Saved data entries:
----------------

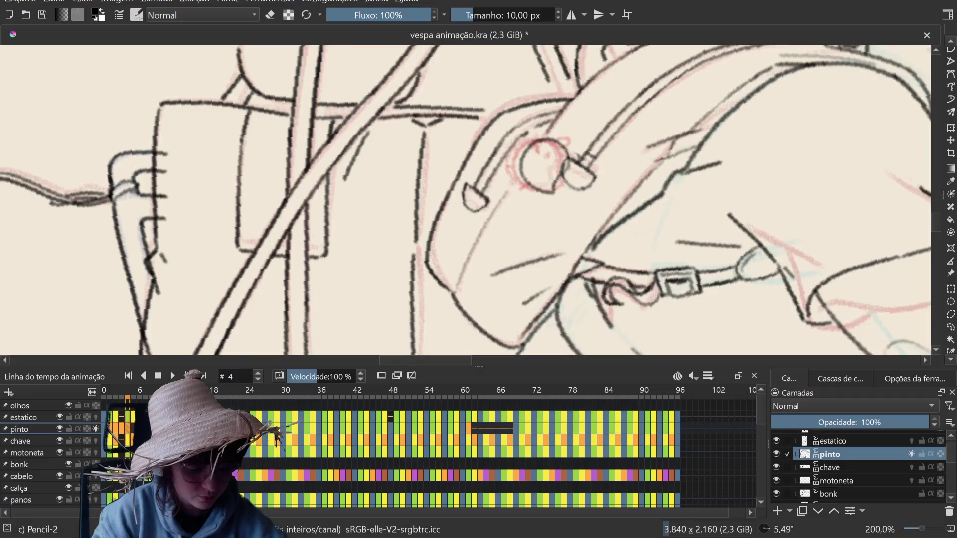
- Save the vespa animação.kra animation file
{"action": "key", "text": "ctrl+s"}
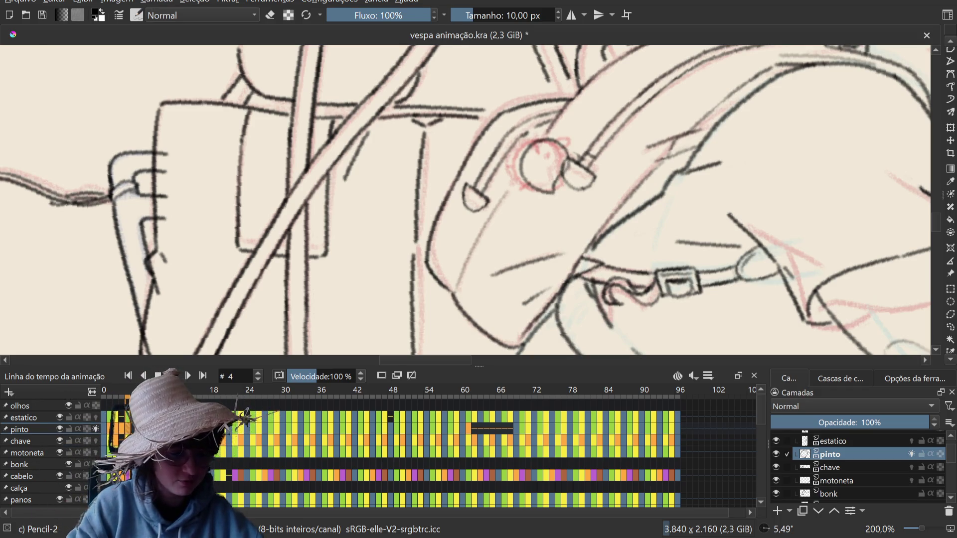
- Erase the stray ink beside the small round knob and redraw its right-side line
{"action": "key", "text": "e"}
{"action": "mouse_move", "coordinate": [552, 176]}
{"action": "left_mouse_down"}
{"action": "mouse_move", "coordinate": [562, 178]}
{"action": "mouse_move", "coordinate": [563, 153]}
{"action": "left_mouse_up"}
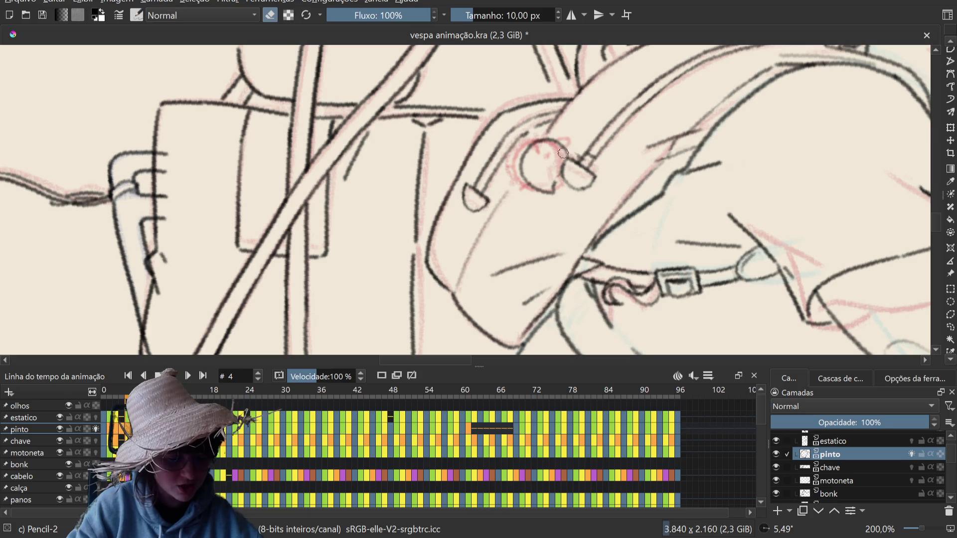
{"action": "key", "text": "e"}
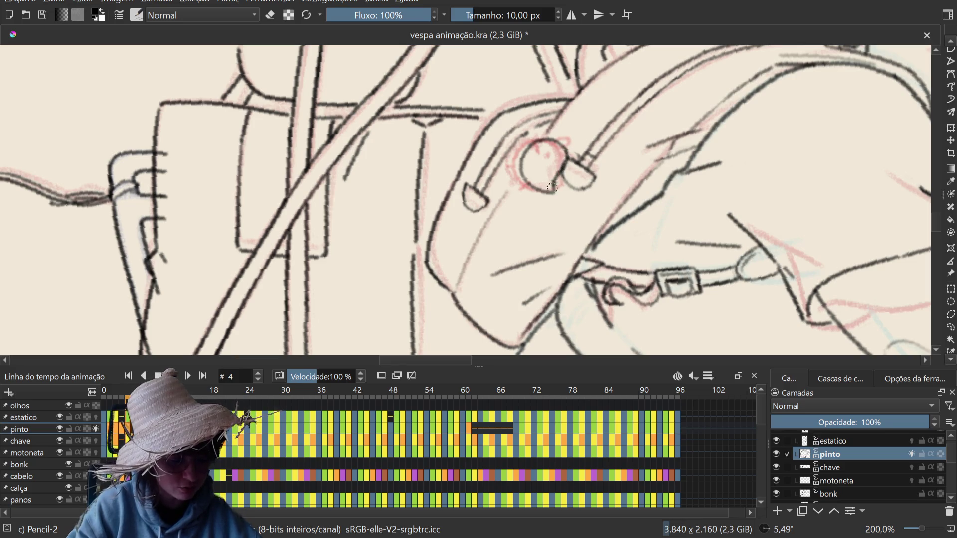
{"action": "left_click_drag", "start_coordinate": [569, 150], "coordinate": [558, 175]}
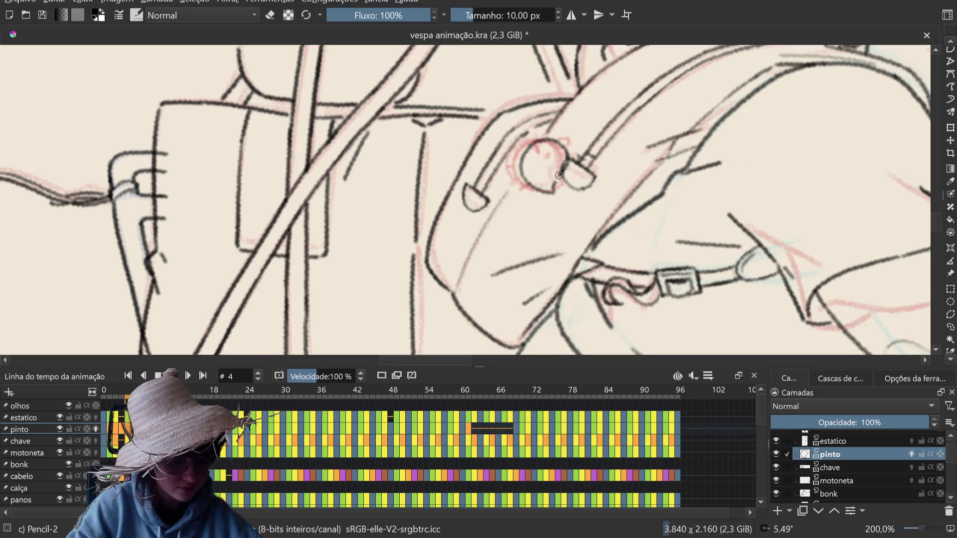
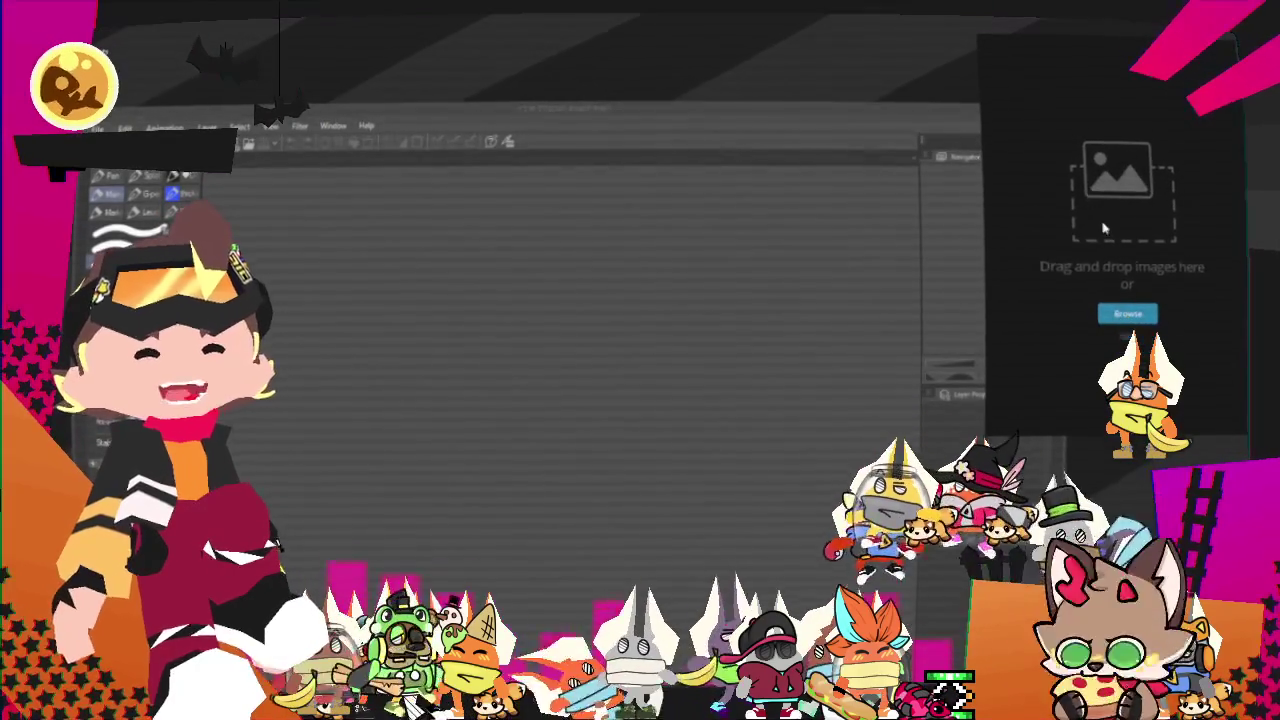
Widen the reference panel and add the colour palette sheet and the green-robed character image.
left_click_drag(987, 430, 957, 310)
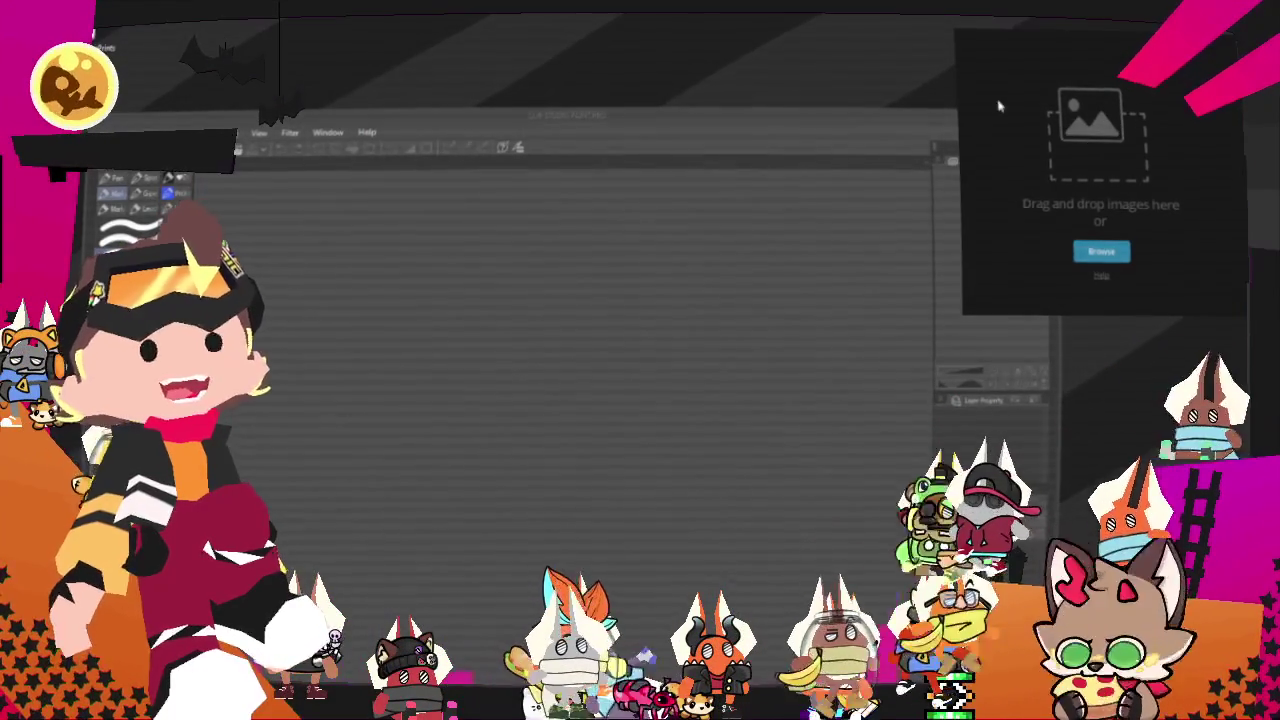
left_click_drag(974, 123, 997, 106)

----------------

- Work task
Among the lines above, find each one containing the string "coordinate" and copy it.

- Solution to the exercise
{"action": "mouse_move", "coordinate": [552, 176]}
{"action": "mouse_move", "coordinate": [562, 178]}
{"action": "mouse_move", "coordinate": [563, 153]}
{"action": "left_click_drag", "start_coordinate": [569, 150], "coordinate": [558, 175]}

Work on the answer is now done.